Она сама поднесла Лешеку ковшик резной, наполненный до краев
самых водою. И была вода та студена, а еще горька без меры. Лешек
пил, давился, но все равно пил, до самого дна, до…
- Больно? – матушка заглянула в глаза и волосы тронула, ласково,
как в детстве. А Лешек уткнулся головой в живот ее, вдохнул родной
запах и с трудом удержался, чтобы не разрыдаться. – Кровью пахнет…
стало быть, ходил?
- Ходил.
- Узнал что?
- Узнал… ты тоже знаешь, верно? Без тебя она бы не укрылась,
так? Почему ты ей помогла, а отцу… он…
- Он бы не отпустил, - она перебирала светлые прядки, вытягивая
из них печаль и горе. – Он был одержим мыслью род восстановить, и
никогда бы не позволил ей уйти, держал бы здесь, в клетке этой.
- Но ты…
- Я сама в клетку пошла. Мой выбор и только мой. А она другого
желала.
- Свободы?
Это Лешек, пожалуй, мог бы понять, но слишком жива была еще
память. И люди, погибшие, стало быть, зазря… если матушка знала,
если…
- И свободы в том числе. Она уцелела чудом. Она уцелела, а
прочие нет. Она сбежала на свидание, позволила случиться любви.

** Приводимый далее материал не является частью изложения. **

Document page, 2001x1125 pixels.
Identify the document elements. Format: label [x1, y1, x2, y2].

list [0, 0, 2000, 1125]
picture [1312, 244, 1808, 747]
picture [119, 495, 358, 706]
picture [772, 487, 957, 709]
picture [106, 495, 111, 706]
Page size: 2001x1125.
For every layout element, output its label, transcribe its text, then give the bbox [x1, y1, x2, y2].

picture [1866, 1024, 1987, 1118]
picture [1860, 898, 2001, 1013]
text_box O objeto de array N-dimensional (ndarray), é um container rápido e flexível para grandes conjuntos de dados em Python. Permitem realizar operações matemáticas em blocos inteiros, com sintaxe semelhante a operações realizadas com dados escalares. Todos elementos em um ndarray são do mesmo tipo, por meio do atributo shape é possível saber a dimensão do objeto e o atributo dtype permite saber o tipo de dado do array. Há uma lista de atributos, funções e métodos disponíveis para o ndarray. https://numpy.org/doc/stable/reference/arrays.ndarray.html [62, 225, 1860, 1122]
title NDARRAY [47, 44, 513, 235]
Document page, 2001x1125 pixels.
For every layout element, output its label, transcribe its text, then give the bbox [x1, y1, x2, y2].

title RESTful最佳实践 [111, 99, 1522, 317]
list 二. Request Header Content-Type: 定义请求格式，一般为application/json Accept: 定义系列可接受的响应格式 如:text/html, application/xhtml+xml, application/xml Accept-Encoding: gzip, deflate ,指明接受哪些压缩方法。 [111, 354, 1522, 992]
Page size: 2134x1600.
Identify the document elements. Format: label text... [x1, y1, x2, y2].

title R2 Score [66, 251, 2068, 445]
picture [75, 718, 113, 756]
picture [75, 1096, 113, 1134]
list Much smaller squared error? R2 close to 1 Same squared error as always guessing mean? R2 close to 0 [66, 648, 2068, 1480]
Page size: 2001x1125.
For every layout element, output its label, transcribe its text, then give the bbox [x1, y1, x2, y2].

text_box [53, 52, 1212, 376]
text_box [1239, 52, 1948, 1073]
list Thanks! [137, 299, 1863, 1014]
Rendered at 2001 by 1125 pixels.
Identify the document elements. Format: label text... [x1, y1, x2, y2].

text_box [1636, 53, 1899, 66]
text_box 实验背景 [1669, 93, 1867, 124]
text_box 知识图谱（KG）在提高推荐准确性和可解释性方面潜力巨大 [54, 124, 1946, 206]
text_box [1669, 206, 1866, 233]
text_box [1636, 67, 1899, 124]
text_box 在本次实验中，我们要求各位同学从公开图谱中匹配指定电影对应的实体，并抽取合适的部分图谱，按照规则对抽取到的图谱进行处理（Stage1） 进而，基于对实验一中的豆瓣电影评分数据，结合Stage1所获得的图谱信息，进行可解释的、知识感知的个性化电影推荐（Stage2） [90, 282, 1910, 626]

Решила, что если батюшка больше не император, то и она не
цесаревна, а стало быть, может позволить себе такую роскошь, как
любовь… правда, матушки все одно опасалась. Говорила, что больно та
была строга…
Императрица отстранилась и ладонью вытерла слезы. Слезы? А Лешек
не заметил, что плакал. Надо же… как мальчишка… а ведь он будущий
император, и права не имеет ни на слезы, ни на что другое. Глянул в
каменные глаза матери и попросил:
- Расскажи…
- Так не о чем рассказывать особо… - императрица выпустила его и
подала шелковый платок. – Вытрись… и присядь. Однажды… я
только-только во дворце появилась. Все иное, незнакомое. Мир этот.
Люди, которые меня и боялись, и ненавидели. Я не была готова ко
всему этому, терялась и, признаюсь, испытывала преогромное желание
немедля покинуть это место.
…что бы было тогда?
Отец смирился бы? Или оставил бы проклятую корону? И так, и так
– плохо…
- Он мне помогал. Он знал, насколько все… нехорошо порой бывало,
однако мужчине тяжело воевать с женщинами, и во многом мне пришлось
справляться самой. Потому я благодарна несказанно Одовецкой за ее
помощь.
Матушка вернулась к кудели.
И нить заплясала, задрожала, меняя цвет на темно-синий.
- Однажды в покоях моих появилась девушка, что было удивительно,
поскольку покои эти охранялись весьма и весьма тщательно. Однако,
как выяснилось, дом, построенный на крови, этой крови многое
позволяет… она назвалась цесаревной Ольгой, и я ей поверила.